Please copy every row below word for word, leaving out the pictures.

→ **Task input**
+-------+

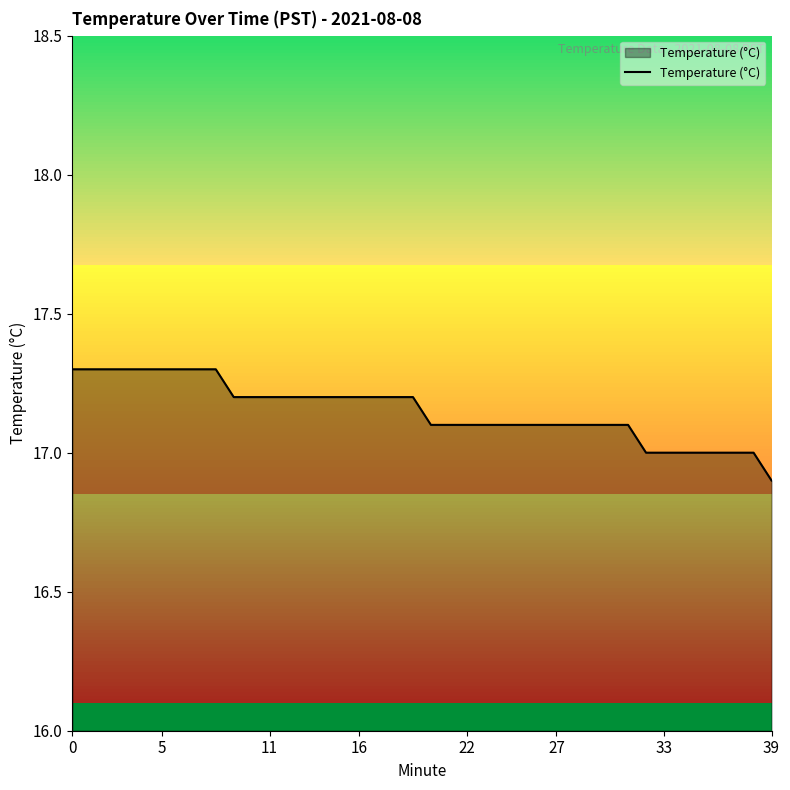

What is the difference between the maximum and minimum values?

0.4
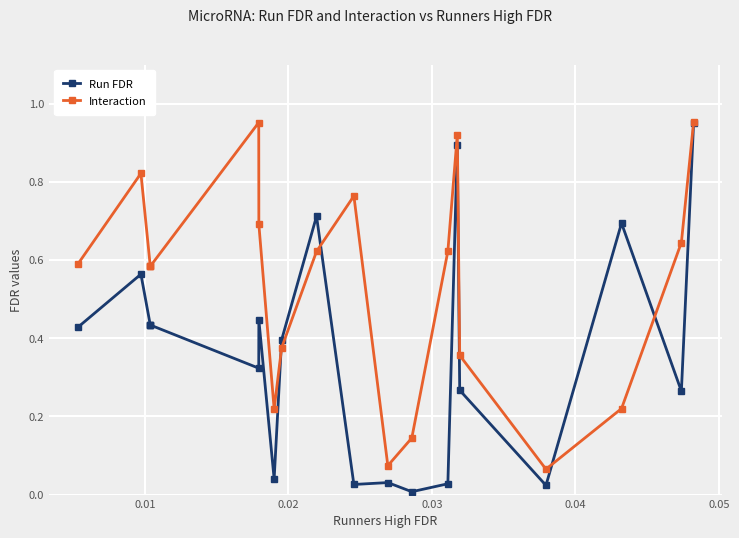

What are all the series names shown in the legend?

Run FDR, Interaction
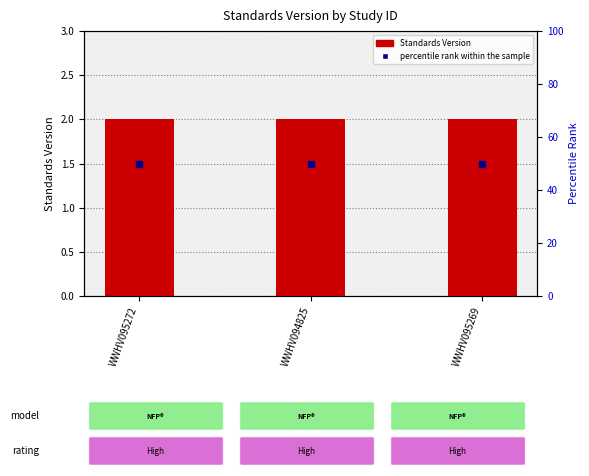

What is the maximum value for percentile rank within the sample?

50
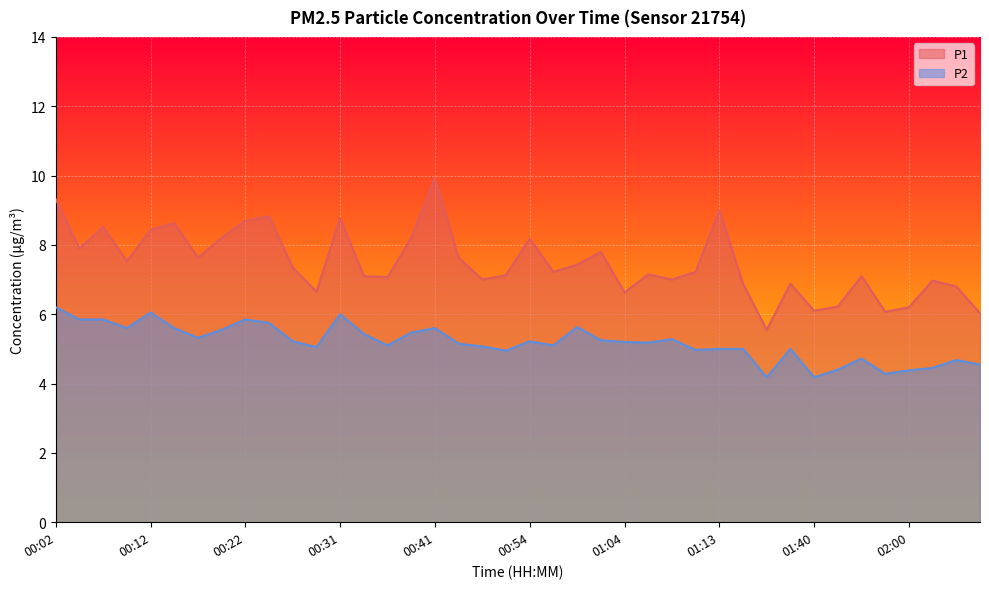

Which series has the largest total across all categories?

P1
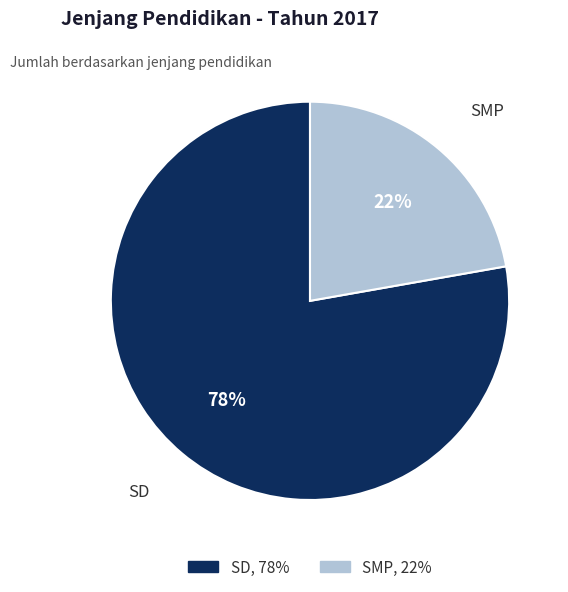

The SD slice represents 65% of the pie. True or false?

False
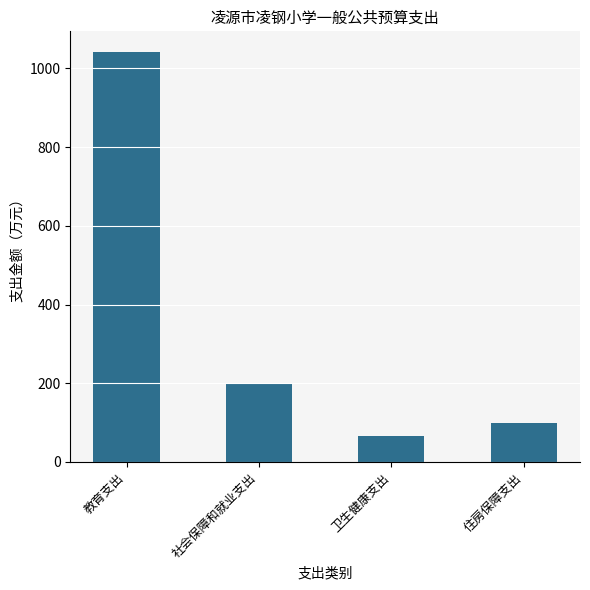

Is it true that the value at 教育支出 is 1042.0?

True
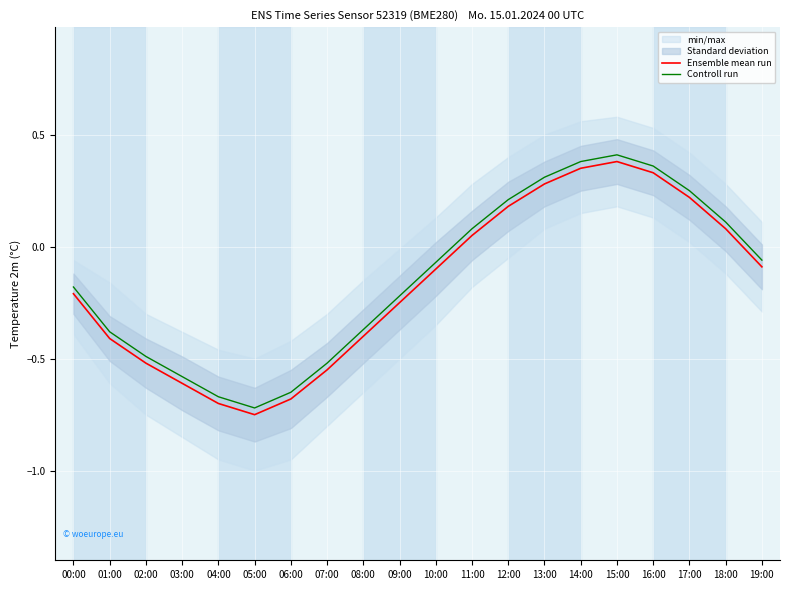

At which category is the sum across all series the highest?

15:00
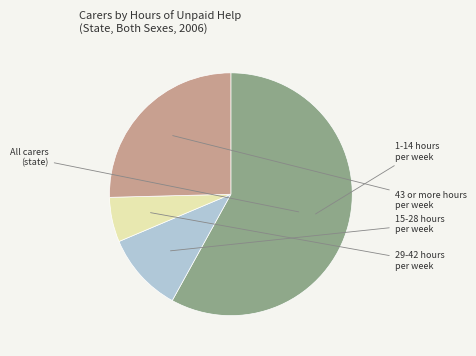

Which slice is the largest?

1-14 hours unpaid help per week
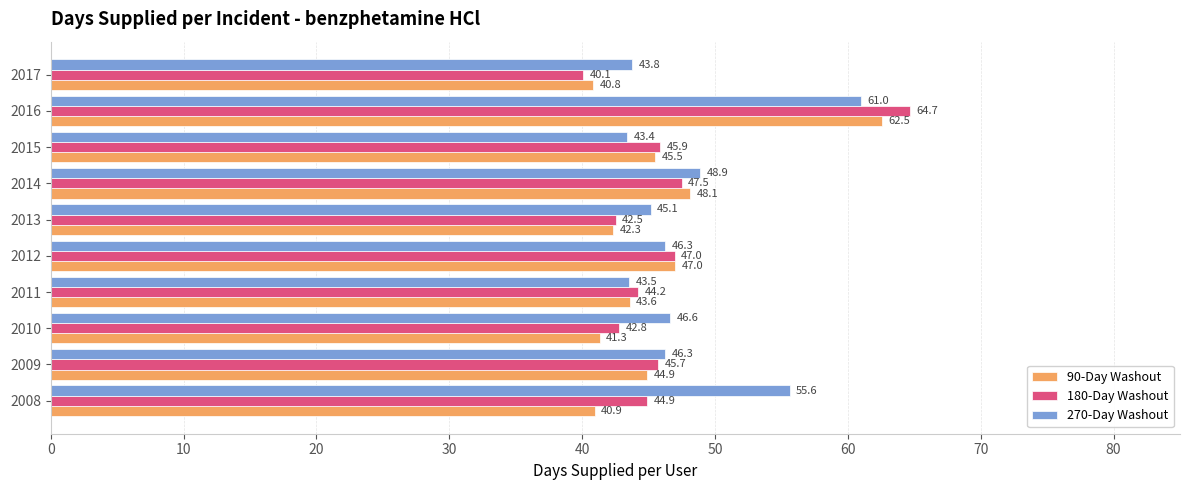

Is it true that 180-Day Washout equals 45.9 at 2015?

True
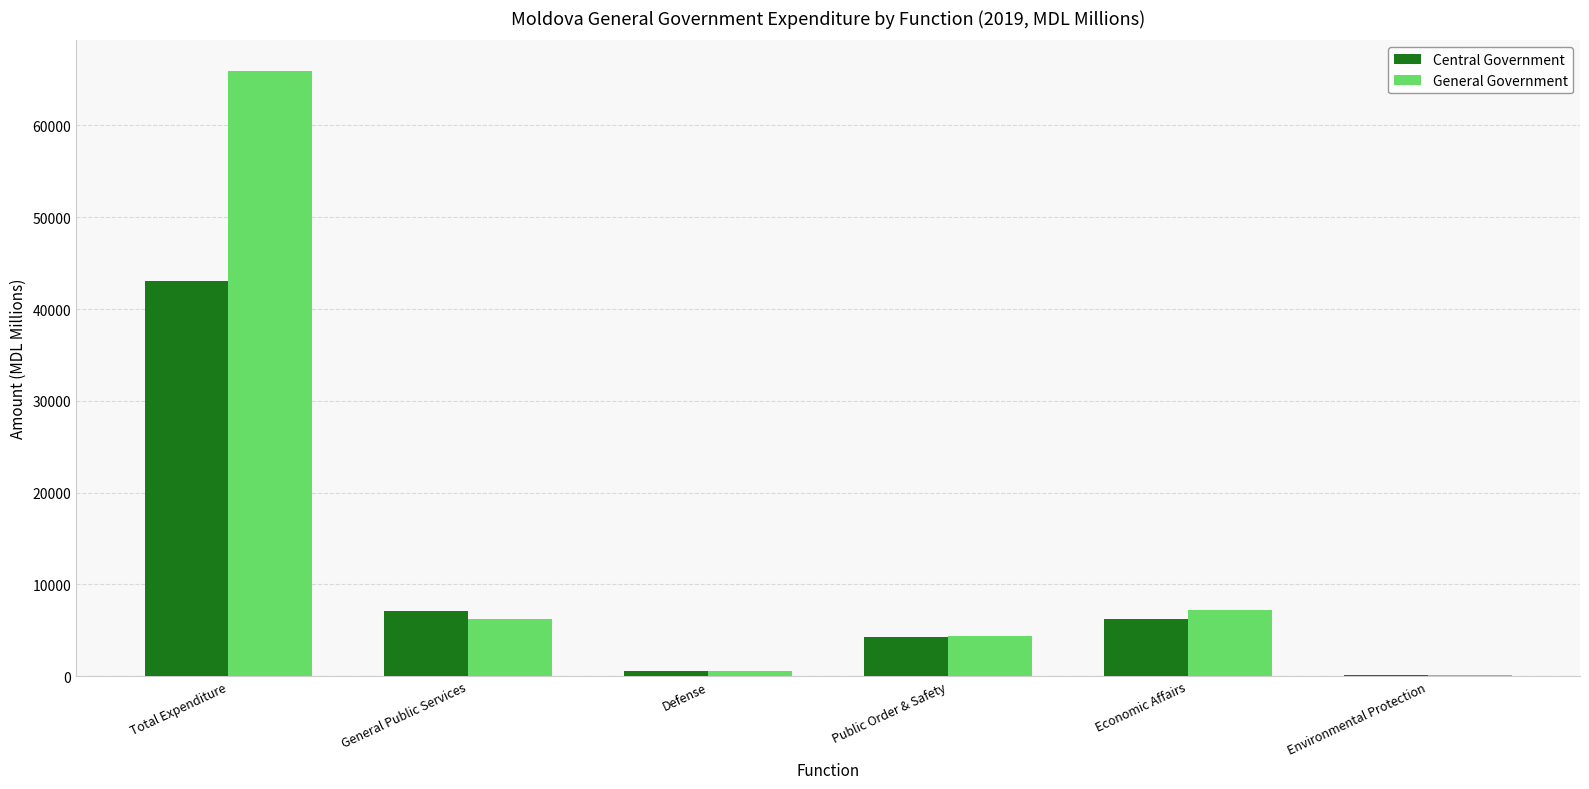

What is the sum of the Central Government values at General Public Services and Economic Affairs?

13340.4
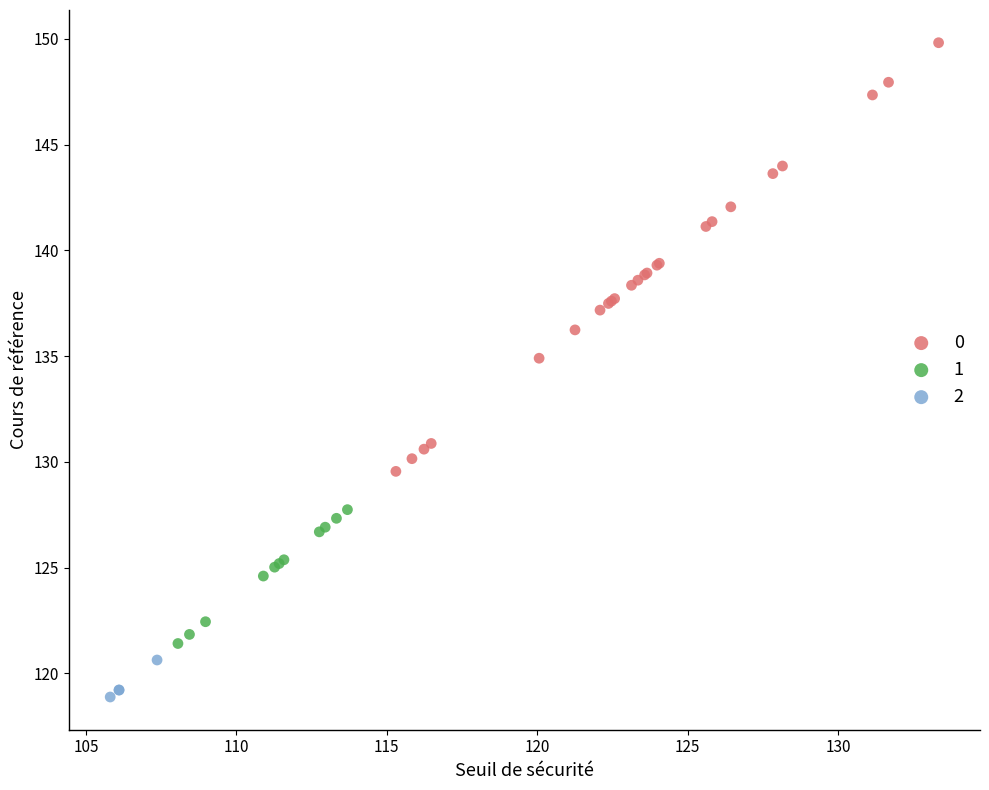

Which series reaches the maximum Y coordinate?

0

+-------+

→ **Response area**
What is the difference between the maximum and minimum values?

0.4

What are all the series names shown in the legend?

Run FDR, Interaction

What is the maximum value for percentile rank within the sample?

50

Which series has the largest total across all categories?

P1

The SD slice represents 65% of the pie. True or false?

False

Is it true that the value at 教育支出 is 1042.0?

True

At which category is the sum across all series the highest?

15:00

Which slice is the largest?

1-14 hours unpaid help per week

Is it true that 180-Day Washout equals 45.9 at 2015?

True

What is the sum of the Central Government values at General Public Services and Economic Affairs?

13340.4

Which series reaches the maximum Y coordinate?

0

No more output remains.